# Stored data:
____________________

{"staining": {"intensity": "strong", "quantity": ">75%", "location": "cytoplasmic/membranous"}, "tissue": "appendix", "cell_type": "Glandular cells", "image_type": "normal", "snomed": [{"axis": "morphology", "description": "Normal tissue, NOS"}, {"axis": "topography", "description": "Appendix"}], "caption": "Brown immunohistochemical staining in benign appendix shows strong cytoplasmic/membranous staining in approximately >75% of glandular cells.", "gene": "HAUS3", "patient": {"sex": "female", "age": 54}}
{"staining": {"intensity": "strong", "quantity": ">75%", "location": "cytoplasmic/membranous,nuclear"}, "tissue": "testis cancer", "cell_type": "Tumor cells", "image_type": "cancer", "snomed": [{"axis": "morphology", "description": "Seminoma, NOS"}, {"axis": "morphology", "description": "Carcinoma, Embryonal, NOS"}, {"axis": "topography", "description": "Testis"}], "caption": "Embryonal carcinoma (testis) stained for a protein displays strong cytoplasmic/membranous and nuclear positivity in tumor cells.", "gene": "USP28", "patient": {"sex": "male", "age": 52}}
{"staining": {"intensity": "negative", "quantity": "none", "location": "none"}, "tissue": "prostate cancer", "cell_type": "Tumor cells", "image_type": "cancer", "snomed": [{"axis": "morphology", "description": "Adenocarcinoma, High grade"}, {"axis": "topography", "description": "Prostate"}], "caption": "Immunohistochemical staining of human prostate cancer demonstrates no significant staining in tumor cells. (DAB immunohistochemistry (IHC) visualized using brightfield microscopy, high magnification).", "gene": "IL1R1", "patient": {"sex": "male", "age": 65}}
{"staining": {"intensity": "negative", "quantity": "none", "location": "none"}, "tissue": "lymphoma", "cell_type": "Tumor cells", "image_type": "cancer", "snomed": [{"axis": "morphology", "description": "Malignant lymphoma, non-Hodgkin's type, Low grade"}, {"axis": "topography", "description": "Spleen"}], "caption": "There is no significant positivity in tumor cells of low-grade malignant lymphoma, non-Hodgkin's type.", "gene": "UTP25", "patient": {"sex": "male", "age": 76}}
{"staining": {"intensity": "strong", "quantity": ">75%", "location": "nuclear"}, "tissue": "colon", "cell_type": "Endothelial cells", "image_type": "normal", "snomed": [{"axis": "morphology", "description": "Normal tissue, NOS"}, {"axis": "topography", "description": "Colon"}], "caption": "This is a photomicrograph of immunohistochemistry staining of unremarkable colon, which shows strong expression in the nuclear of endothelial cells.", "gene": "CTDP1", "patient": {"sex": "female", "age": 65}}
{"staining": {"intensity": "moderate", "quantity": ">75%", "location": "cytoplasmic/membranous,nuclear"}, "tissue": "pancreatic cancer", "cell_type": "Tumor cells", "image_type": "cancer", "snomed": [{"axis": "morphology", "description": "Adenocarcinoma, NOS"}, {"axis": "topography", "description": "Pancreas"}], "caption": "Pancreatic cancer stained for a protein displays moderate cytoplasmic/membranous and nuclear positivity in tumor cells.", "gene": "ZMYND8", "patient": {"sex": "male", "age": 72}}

____________________

# Problem to solve:
The answer is every entry, copied word for word.

# Response to the exercise:
{"staining": {"intensity": "strong", "quantity": ">75%", "location": "cytoplasmic/membranous"}, "tissue": "appendix", "cell_type": "Glandular cells", "image_type": "normal", "snomed": [{"axis": "morphology", "description": "Normal tissue, NOS"}, {"axis": "topography", "description": "Appendix"}], "caption": "Brown immunohistochemical staining in benign appendix shows strong cytoplasmic/membranous staining in approximately >75% of glandular cells.", "gene": "HAUS3", "patient": {"sex": "female", "age": 54}}
{"staining": {"intensity": "strong", "quantity": ">75%", "location": "cytoplasmic/membranous,nuclear"}, "tissue": "testis cancer", "cell_type": "Tumor cells", "image_type": "cancer", "snomed": [{"axis": "morphology", "description": "Seminoma, NOS"}, {"axis": "morphology", "description": "Carcinoma, Embryonal, NOS"}, {"axis": "topography", "description": "Testis"}], "caption": "Embryonal carcinoma (testis) stained for a protein displays strong cytoplasmic/membranous and nuclear positivity in tumor cells.", "gene": "USP28", "patient": {"sex": "male", "age": 52}}
{"staining": {"intensity": "negative", "quantity": "none", "location": "none"}, "tissue": "prostate cancer", "cell_type": "Tumor cells", "image_type": "cancer", "snomed": [{"axis": "morphology", "description": "Adenocarcinoma, High grade"}, {"axis": "topography", "description": "Prostate"}], "caption": "Immunohistochemical staining of human prostate cancer demonstrates no significant staining in tumor cells. (DAB immunohistochemistry (IHC) visualized using brightfield microscopy, high magnification).", "gene": "IL1R1", "patient": {"sex": "male", "age": 65}}
{"staining": {"intensity": "negative", "quantity": "none", "location": "none"}, "tissue": "lymphoma", "cell_type": "Tumor cells", "image_type": "cancer", "snomed": [{"axis": "morphology", "description": "Malignant lymphoma, non-Hodgkin's type, Low grade"}, {"axis": "topography", "description": "Spleen"}], "caption": "There is no significant positivity in tumor cells of low-grade malignant lymphoma, non-Hodgkin's type.", "gene": "UTP25", "patient": {"sex": "male", "age": 76}}
{"staining": {"intensity": "strong", "quantity": ">75%", "location": "nuclear"}, "tissue": "colon", "cell_type": "Endothelial cells", "image_type": "normal", "snomed": [{"axis": "morphology", "description": "Normal tissue, NOS"}, {"axis": "topography", "description": "Colon"}], "caption": "This is a photomicrograph of immunohistochemistry staining of unremarkable colon, which shows strong expression in the nuclear of endothelial cells.", "gene": "CTDP1", "patient": {"sex": "female", "age": 65}}
{"staining": {"intensity": "moderate", "quantity": ">75%", "location": "cytoplasmic/membranous,nuclear"}, "tissue": "pancreatic cancer", "cell_type": "Tumor cells", "image_type": "cancer", "snomed": [{"axis": "morphology", "description": "Adenocarcinoma, NOS"}, {"axis": "topography", "description": "Pancreas"}], "caption": "Pancreatic cancer stained for a protein displays moderate cytoplasmic/membranous and nuclear positivity in tumor cells.", "gene": "ZMYND8", "patient": {"sex": "male", "age": 72}}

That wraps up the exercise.